* _Brano fornito_:
_____

In U.S.A. (e già in Europa) la ripresa meccanicistica ed acritica dell'esperienza rivoluzionaria dei
gruppi ha puntato la propria attenzione più sui profitti che sulla realizzazione di un modo di vita
nuovo. A questo punto si colloca il nostro intervento, il cui successo è affidato alla rapidità di
comprensione del movimento nel suo insieme.
L'ipotesi di lavoro è la seguente: ciascuno può diventare, in un periodo di tempo adeguato, e
soprattutto con un'adeguata esperienza personale, un buon facilitatore di gruppi di incontro.
Ciascuno può aiutare gli altri a capirsi, a incontrarsi, a riconoscersi al di fuori di ogni
connotazione ideologica artificialmente sovraimposta. Il miracolo, inatteso e diffidato dalle
avanguardie diffidenti, è che la gente scopre soprattutto di potersi amare e capire e di avere
veramente gli stessi problemi.
Ma come orientarsi nella miriade di approcci tecnici che hanno invaso il mercato della liberazione?
L'importante è salvaguardarsi dalla tentazione presuntuosa di credersi sulla via giusta. Di aver
capito che la liberazione passa di qui e solo di qui. La mia esperienza personale è che le vie sono
infinite ma tutte comportano un innegabile miglioramento della condizione individuale e dei
rapporti interpersonali. Il fraintendimento fondamentale, che è nostro compito smitizzare per
andare oltre, è che per frequentare un gruppo di incontro si debba stare molto male, cioè essere
nevrotici o quasi. Chi frequenta un gruppo di incontro cerca soprattutto di andare oltre i propri
limiti, culturalmente determinati, avviandosi in una direzione che comporta più gioia, più onestà,
una più profonda presa di coscienza, maggiori capacità di libera scelta, senso di responsabilità,
naturalezza. Tutto ciò costituisce un obiettivo superamento delle condizioni presenti ed è quindi
direttamente rivoluzionario.
Personalmente, diffidando del linguaggio verbale come tutti coloro che ne hanno approfondita
esperienza, ho scelto le vie delle tecniche psico-corporee: Gestalt, bioenergetica, psicodramma.

_____

* _Elementi tratti da una fonte di dati_:

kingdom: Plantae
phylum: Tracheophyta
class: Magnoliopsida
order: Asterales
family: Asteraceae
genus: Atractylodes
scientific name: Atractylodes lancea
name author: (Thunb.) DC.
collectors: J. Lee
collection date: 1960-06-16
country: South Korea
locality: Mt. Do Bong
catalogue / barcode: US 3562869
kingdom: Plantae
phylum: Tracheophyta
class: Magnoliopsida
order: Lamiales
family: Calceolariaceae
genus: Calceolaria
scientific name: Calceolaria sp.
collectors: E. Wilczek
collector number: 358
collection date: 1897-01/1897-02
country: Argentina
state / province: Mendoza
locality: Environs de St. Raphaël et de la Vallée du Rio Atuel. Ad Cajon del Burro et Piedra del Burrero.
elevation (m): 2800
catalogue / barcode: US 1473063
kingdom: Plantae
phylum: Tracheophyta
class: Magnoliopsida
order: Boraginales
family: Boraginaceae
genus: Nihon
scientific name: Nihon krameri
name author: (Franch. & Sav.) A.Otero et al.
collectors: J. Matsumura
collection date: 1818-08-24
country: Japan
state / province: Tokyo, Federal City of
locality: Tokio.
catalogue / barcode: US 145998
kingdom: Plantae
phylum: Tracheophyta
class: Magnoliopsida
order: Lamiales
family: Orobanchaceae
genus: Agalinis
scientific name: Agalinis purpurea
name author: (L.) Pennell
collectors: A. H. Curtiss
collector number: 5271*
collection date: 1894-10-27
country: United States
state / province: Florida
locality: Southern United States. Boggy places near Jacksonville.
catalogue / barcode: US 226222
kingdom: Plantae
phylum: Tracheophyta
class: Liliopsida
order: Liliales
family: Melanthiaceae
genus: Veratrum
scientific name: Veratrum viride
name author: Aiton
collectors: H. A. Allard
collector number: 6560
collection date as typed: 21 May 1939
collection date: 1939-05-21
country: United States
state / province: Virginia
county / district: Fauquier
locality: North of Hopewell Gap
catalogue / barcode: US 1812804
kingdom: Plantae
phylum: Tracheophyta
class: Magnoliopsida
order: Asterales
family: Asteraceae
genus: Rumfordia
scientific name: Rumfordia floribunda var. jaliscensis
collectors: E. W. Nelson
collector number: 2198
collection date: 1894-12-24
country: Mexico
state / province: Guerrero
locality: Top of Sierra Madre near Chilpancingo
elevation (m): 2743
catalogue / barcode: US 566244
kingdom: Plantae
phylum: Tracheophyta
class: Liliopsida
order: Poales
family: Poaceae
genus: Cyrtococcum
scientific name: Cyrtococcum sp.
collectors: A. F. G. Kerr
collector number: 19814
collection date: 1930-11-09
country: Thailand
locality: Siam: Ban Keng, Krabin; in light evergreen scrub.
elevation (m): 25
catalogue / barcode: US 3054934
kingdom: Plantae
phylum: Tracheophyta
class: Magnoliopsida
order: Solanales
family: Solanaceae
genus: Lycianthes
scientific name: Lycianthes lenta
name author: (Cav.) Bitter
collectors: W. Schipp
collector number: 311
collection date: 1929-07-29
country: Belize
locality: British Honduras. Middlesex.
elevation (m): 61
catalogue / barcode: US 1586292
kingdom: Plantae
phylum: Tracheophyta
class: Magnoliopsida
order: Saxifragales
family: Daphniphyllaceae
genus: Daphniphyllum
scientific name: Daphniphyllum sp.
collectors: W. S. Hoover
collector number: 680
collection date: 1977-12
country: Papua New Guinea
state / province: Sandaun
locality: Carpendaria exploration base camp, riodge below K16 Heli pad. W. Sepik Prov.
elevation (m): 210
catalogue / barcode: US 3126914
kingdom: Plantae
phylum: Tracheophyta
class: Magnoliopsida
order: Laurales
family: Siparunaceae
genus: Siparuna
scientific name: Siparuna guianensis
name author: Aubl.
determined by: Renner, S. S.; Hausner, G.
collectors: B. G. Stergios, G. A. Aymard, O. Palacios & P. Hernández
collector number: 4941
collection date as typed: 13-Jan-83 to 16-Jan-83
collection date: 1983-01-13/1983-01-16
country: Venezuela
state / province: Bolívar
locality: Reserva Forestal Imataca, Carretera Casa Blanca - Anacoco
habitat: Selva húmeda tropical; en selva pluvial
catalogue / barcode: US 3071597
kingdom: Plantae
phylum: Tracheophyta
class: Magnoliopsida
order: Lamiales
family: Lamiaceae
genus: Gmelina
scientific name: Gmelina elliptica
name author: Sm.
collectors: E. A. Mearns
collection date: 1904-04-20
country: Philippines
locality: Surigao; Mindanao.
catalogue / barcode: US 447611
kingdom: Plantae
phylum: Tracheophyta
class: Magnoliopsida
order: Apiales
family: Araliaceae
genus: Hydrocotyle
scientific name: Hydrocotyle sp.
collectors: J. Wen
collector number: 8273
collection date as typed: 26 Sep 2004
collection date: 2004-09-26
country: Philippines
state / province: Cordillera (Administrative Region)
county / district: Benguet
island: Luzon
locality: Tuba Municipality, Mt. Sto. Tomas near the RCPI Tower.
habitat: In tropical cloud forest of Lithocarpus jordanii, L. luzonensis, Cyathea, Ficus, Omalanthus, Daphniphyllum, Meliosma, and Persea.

_____

* _Attività da svolgere_:
1. Traduci in inglese questa frase del brano sui gruppi di incontro: "L'importante è salvaguardarsi dalla tentazione presuntuosa di credersi sulla via giusta."
2. Riprendi il brano sui gruppi di incontro e proseguilo dopo l'ultima frase.
I record non hanno alcun legame con il brano.

* _Insieme delle risposte_:
1. What matters is to guard oneself against the presumptuous temptation of believing oneself to be on the right path.

2.
Negli ultimi anni di frequentazione e facilitazione di gruppi di incontro ho potuto osservare
fenomeni più che incoraggianti: illustri ideologi rimanere senza parole di fronte all'evidenza
autonomamente constatata delle proprie contraddizioni; operai e commesse che si riscoprono una
dimensione umana che va ben oltre il loro ruolo apparente e che restituisce loro una capacità di
intervento sulla propria vita mai prima d'ora sperata; illustri tecnici del cervello in palese difficoltà
di fronte ai messaggi non più ignorabili del corpo; tecnici della rivoluzione che non sanno riportare
un briciolo delle proprie affermazioni ideologiche nella pratica del quotidiano e fuggono
rimandando tutto al di là di una rivoluzione improbabile che puzza di golpe.
Il gruppo di incontro, socialmente orientato, è il luogo del de/condizionamento operante. Il luogo
in cui ciò che ci è altro e ci ha penetrato, la cultura del nostro tempo, viene riconosciuto come tale
e cessa progressivamente di condizionarci.
Per la prima volta saremo quindi in grado di constatare la possibile identità funzionale tra le
istanze, provvisoriamente separate del principio del piacere e del principio della realtà. Il piacere si
dimostrerà ben diverso dal suo fantasma manomesso e spacciato per depravazione e licenziosità e
additato al pubblico sdegno come drogato e asociale. Sarà però necessario spezzare la dipendenza
ideologica del piacere dal fare (fare un buon pasto o una buona chiavata) perché il fare richiama la
necessità di un oggetto da cui ricavare piacere, e delimita l'esperienza del piacere al rapporto di
consumazione oggettuale. Lo delimita quindi anche temporalmente e per accessibilità.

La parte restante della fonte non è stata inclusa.